Stored dataset items:

-------

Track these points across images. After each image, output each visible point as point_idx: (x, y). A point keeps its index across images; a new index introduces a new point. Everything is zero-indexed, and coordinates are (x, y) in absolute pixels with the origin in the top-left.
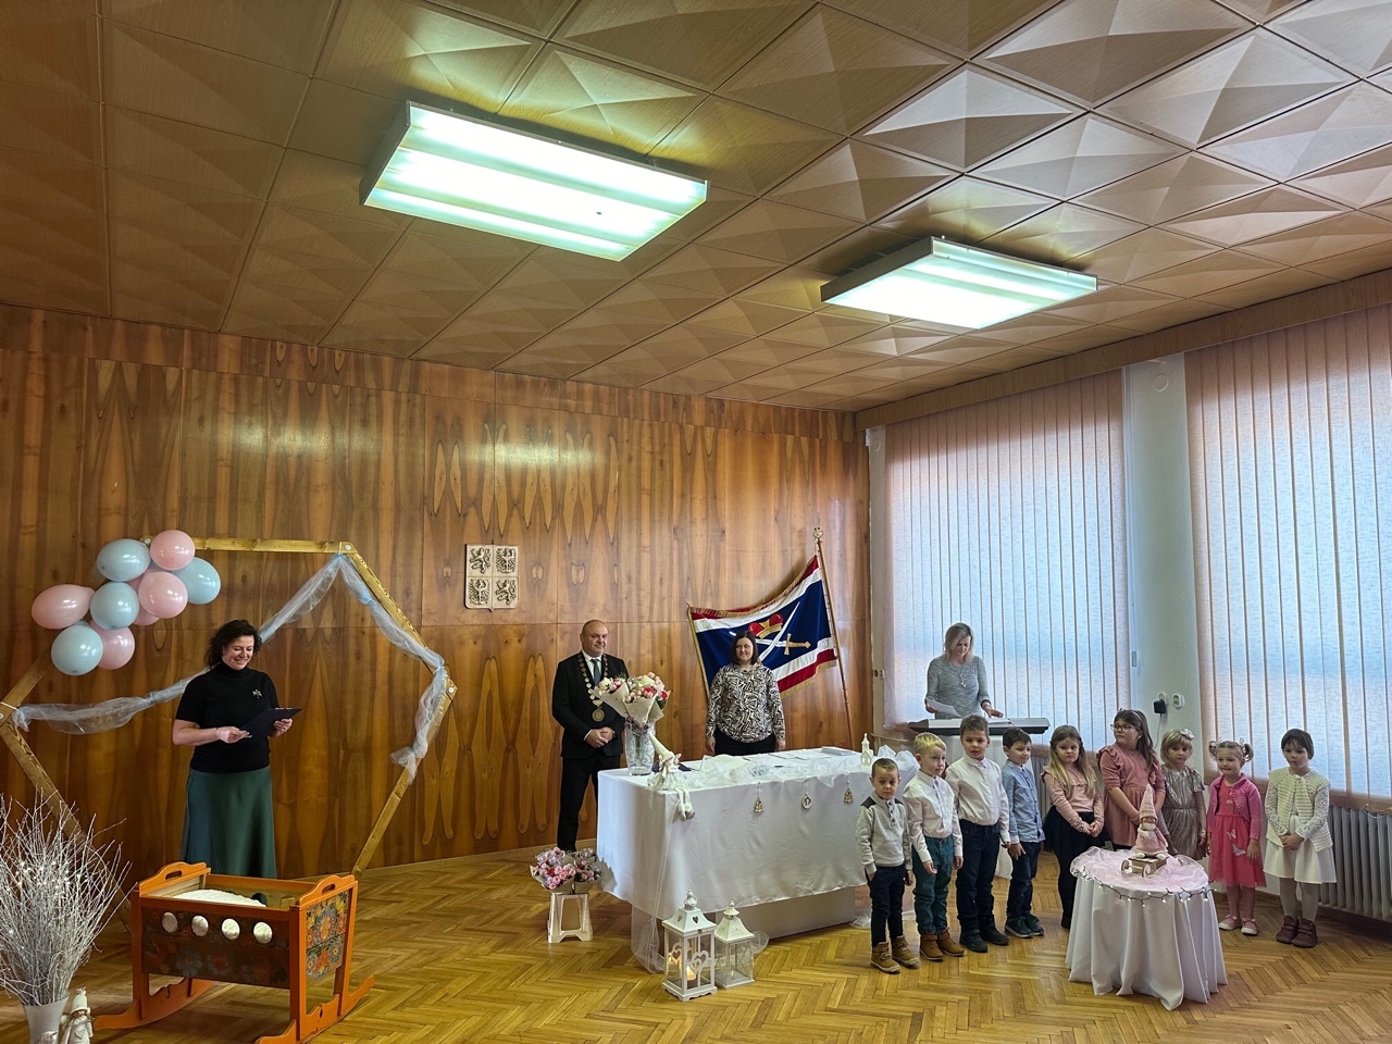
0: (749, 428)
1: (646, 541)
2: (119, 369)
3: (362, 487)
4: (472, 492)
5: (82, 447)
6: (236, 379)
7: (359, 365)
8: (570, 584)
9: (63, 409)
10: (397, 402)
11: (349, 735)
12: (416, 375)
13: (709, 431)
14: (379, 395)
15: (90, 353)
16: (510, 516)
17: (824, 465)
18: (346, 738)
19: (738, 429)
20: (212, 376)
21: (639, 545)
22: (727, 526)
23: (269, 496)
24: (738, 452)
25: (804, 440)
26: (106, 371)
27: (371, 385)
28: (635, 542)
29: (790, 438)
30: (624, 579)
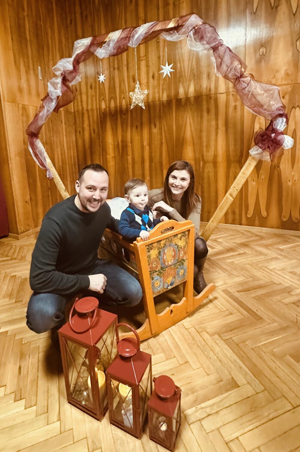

-------

■ Work to complete:
Please print exactly the lines from the one holding "4: (472, 492)" through the final line of the data above, including both, and skip all pictures.

■ Answer below:
4: (472, 492)
5: (82, 447)
6: (236, 379)
7: (359, 365)
8: (570, 584)
9: (63, 409)
10: (397, 402)
11: (349, 735)
12: (416, 375)
13: (709, 431)
14: (379, 395)
15: (90, 353)
16: (510, 516)
17: (824, 465)
18: (346, 738)
19: (738, 429)
20: (212, 376)
21: (639, 545)
22: (727, 526)
23: (269, 496)
24: (738, 452)
25: (804, 440)
26: (106, 371)
27: (371, 385)
28: (635, 542)
29: (790, 438)
30: (624, 579)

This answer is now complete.